Anthracnose of Shine Muscat caused by Colletotrichum fructicola. (A) Symptomatic Shine Muscat berries in infected orchard; (B) Sign and symptom appear on inoculated berries; (C, D) 20 days old fungal culture on PDA; (E) Perithecium; (F) Ascospore; (G) Conidiophore and appressoria (scale bar = 10 μm); (H) Conidia (scale bar = 10 μm).

Table 1.

Comparison of morphological characteristics between present isolate and previously reported Colletotrichum fructicola.

Characteristics Present isolate (ICK G4) Colletotrichum fructicolaa
Ascospores Shape Slightly curved with round ends Fusiform-to-slightly curved with rounded ends
Color Hyaline Hyaline
Size (μm) 13.5 ∼ 25.6 × 4.0 ∼ 6.1 13.6 ∼ 24.0 × 2.6 ∼ 6.2
Conidia Shape Cylindrical, straight with rounded ends Cylindrical, straight with rounded ends
Color Hyaline Hyaline
Size (μm) 12.1 ∼ 21.1 × 5.5 ∼ 8.2 13.1 ∼ 19.8 × 3.1 ∼ 7.0
Appressoria Shape Various in shape with smooth edge Oval to fusoid with smooth edges 
Color Brown Brown
Size (μm) 9.4 ∼ 13.7.1 × 5.9 ∼ 8.2

aDescription and illustration [6].

Molecular analysis could be the best way to support morphological analysis. For achieving this objective, HiGene Genomic DNA Prep Kit (Biofact, Daejeon, South Korea) was used to extract total genomic DNA from selected isolates following manufacturer instructions. Internal transcribed spacer (ITS) region of rDNA and partial glyceraldehyde-3-phosphate dehydrogenase (GAPDH), β-tubulin-2 (TUB2), chitin synthase-1 (CHS-1), calmodulin (CAL), and the Apn2-Mat1-2 intergenic spacer and partial mating type (ApMat) genes were amplified using primer sets ITS1F and ITS4 [9,10], GDF and GDR [11], BT2a and BT2b [12], CHS-79F and CHS-345R [13], CL1C and CL2C [4], and AM-F and AM-R [14], respectively. Resulting PCR products were purified, sequenced through Macrogen Inc. (Seoul, Korea). The obtained sequences of each gene region were subjected to sequence similarity analysis using Basic Local Alignment Search Tool (BLAST) and deposited in GenBank [15]. The accession number and BLAST analysis result of each gene of present isolates is shown in Table 2. BLAST search result revealed that present isolates were 99-100% molecularly similar with the C. fructicola isolates (Table 2).

Table 2.

Molecular similarity of present isolates and previously reported Colletotrichum fructicola isolates.

Present isolates Gene (accession number) Most similar Colletotrichum spp. isolates
ICKG2 ITS (LC469121) C. fructicola isolate ZJ-21 (100%)

▶ [LISTED RECORDS]

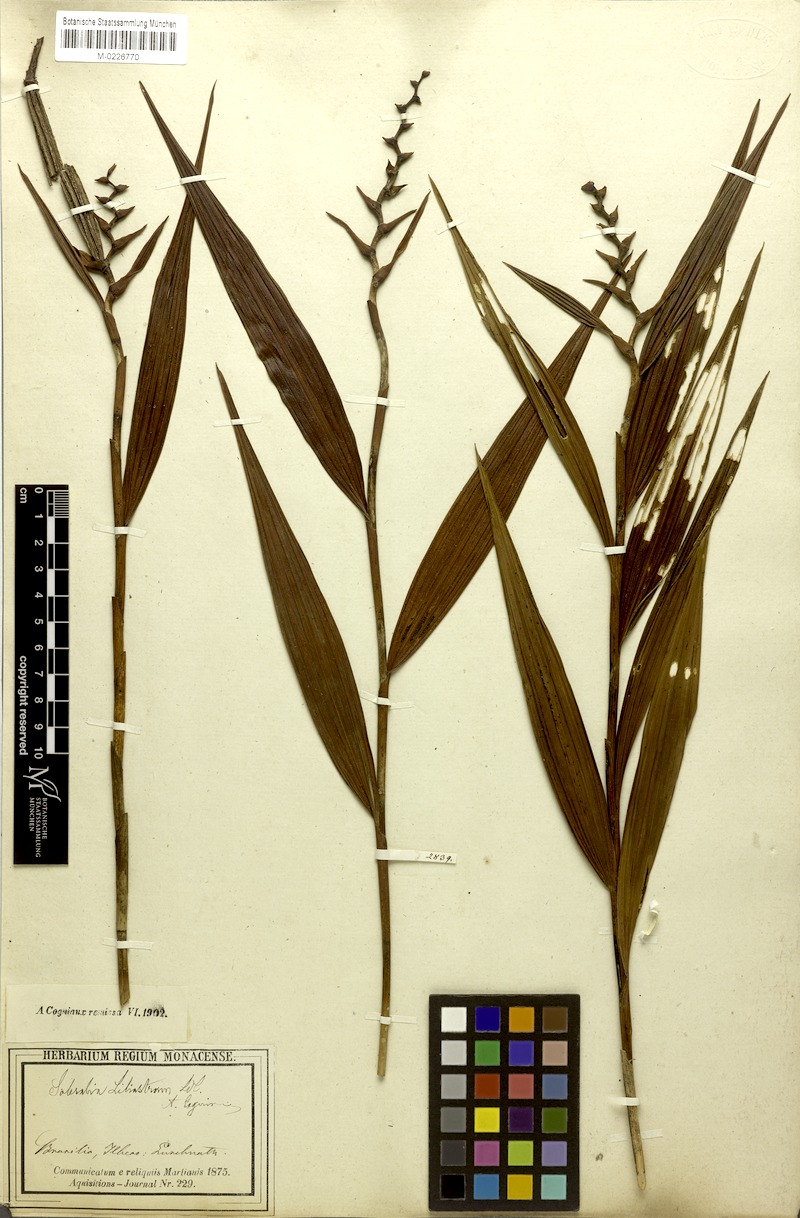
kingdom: Plantae
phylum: Tracheophyta
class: Liliopsida
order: Asparagales
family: Orchidaceae
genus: Sobralia
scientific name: Sobralia liliastrum
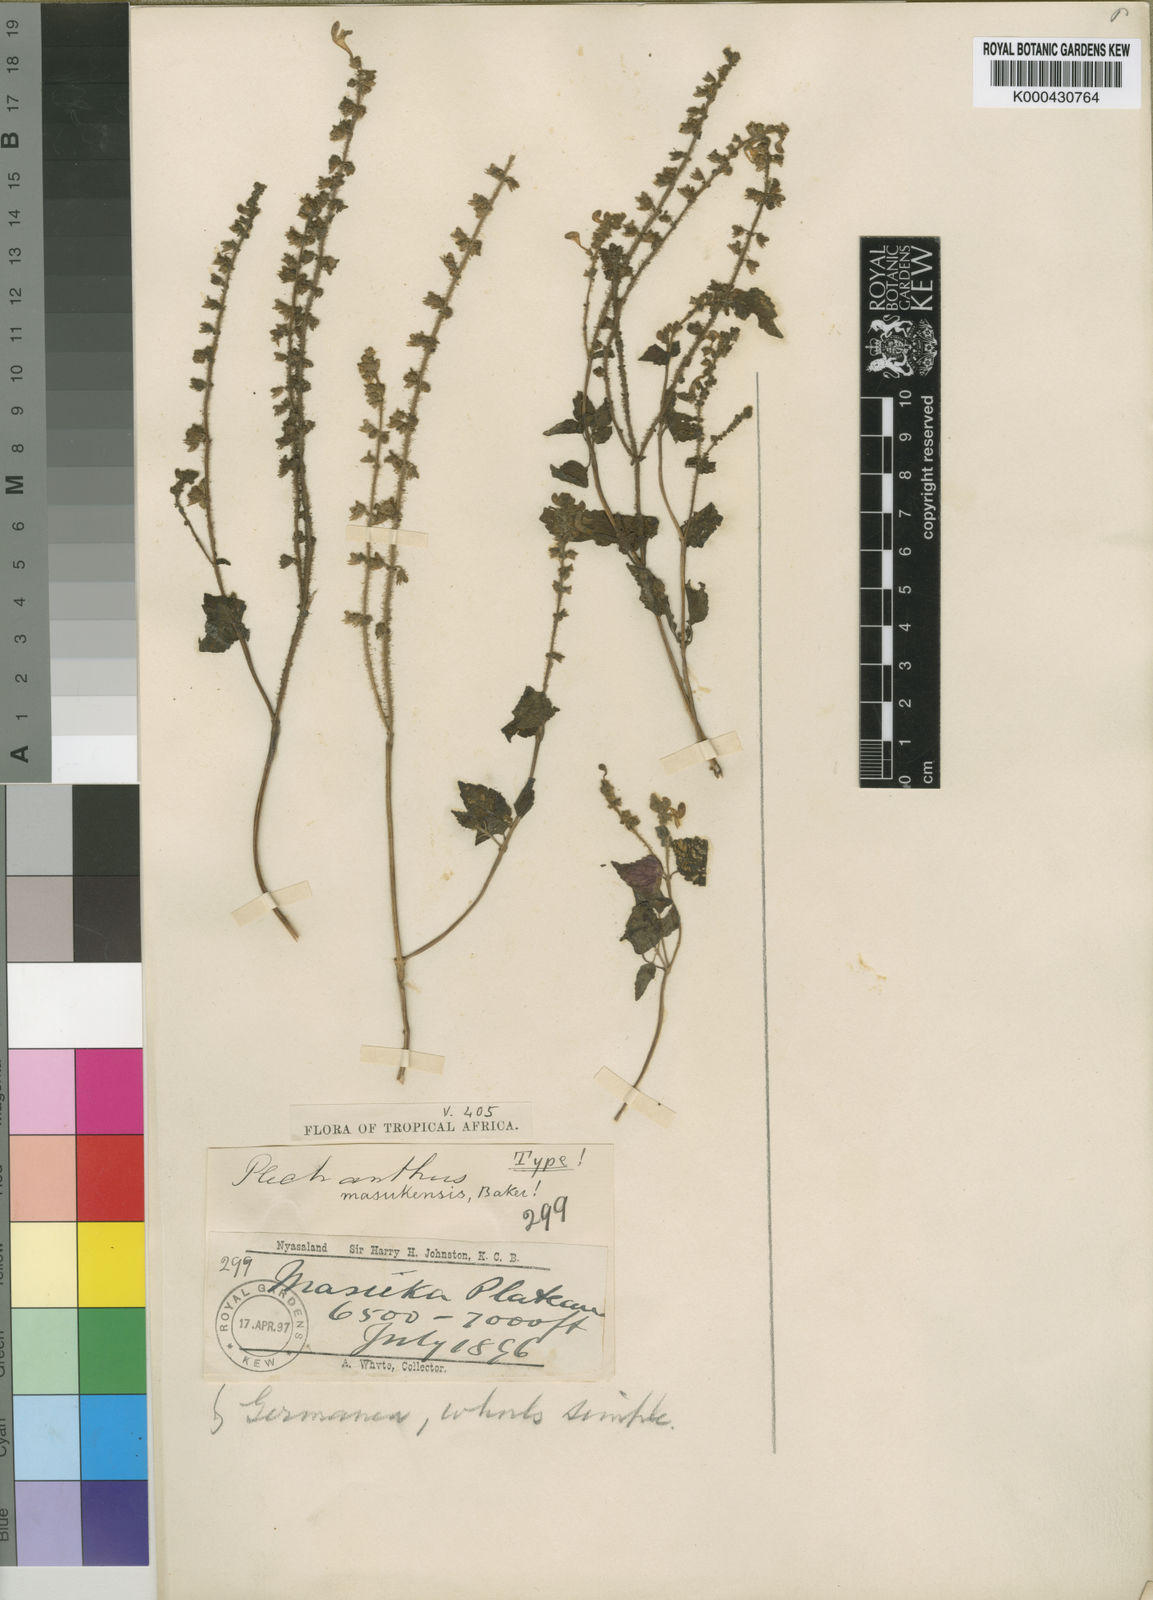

▶ [EXERCISE 1] From the Shine Muscat anthracnose passage, list every gene or gene region that was amplified for the molecular analysis.
▶ [EXERCISE 2] Pick up the Shine Muscat anthracnose passage from where it stops and continue it.

▶ [EXERCISE ANSWER 1]
- Internal transcribed spacer (ITS) region of rDNA
- Glyceraldehyde-3-phosphate dehydrogenase (GAPDH)
- β-tubulin-2 (TUB2)
- Chitin synthase-1 (CHS-1)
- Calmodulin (CAL)
- Apn2-Mat1-2 intergenic spacer and partial mating type (ApMat)

▶ [EXERCISE ANSWER 2]
GAPDH (LC469127) C. fructicola isolate CPC 25976(100%)
TUB2 (LC469124) C. fructicola isolate HNLY-18 (99.76%)
CHS-1 (LC469130) C. fructicola isolate HJH-11 (100%)
CAL (LC469133) C. fructicola isolate HJH-11 (100%)
ApMat (LC469136) C. fructicola isolate CDTZG (100%)
ICKG4 ITS (LC469122) C. fructicola isolate ZJ-21 (99.47%)
GAPDH (LC469128) C. fructicola isolate CPC 25976(100%)
TUB2 (LC469125) C. fructicola isolate HNLY-18 (99.53%)
CHS-1 (LC469131) C. fructicola isolate HJH-11 (100%)
CAL (LC469134) C. fructicola isolate HJH-11 (99.86%)
ApMat (LC469137) C. fructicola isolate CDTZG (100%)
ICKG6 ITS (LC469123) C. fructicola isolate ZJ-21 (99.16%)
GAPDH (LC469129) C. fructicola isolate CPC 25976(100%)
TUB2 (LC469126) C. fructicola isolate HNLY-18 (100%)
CHS-1(LC469132) C. fructicola isolate HJH-11 (100%)
CAL (LC469135) C. fructicola isolate HJH-11 (100%)
ApMat (LC469138) C. fructicola isolate CDTZG (100%)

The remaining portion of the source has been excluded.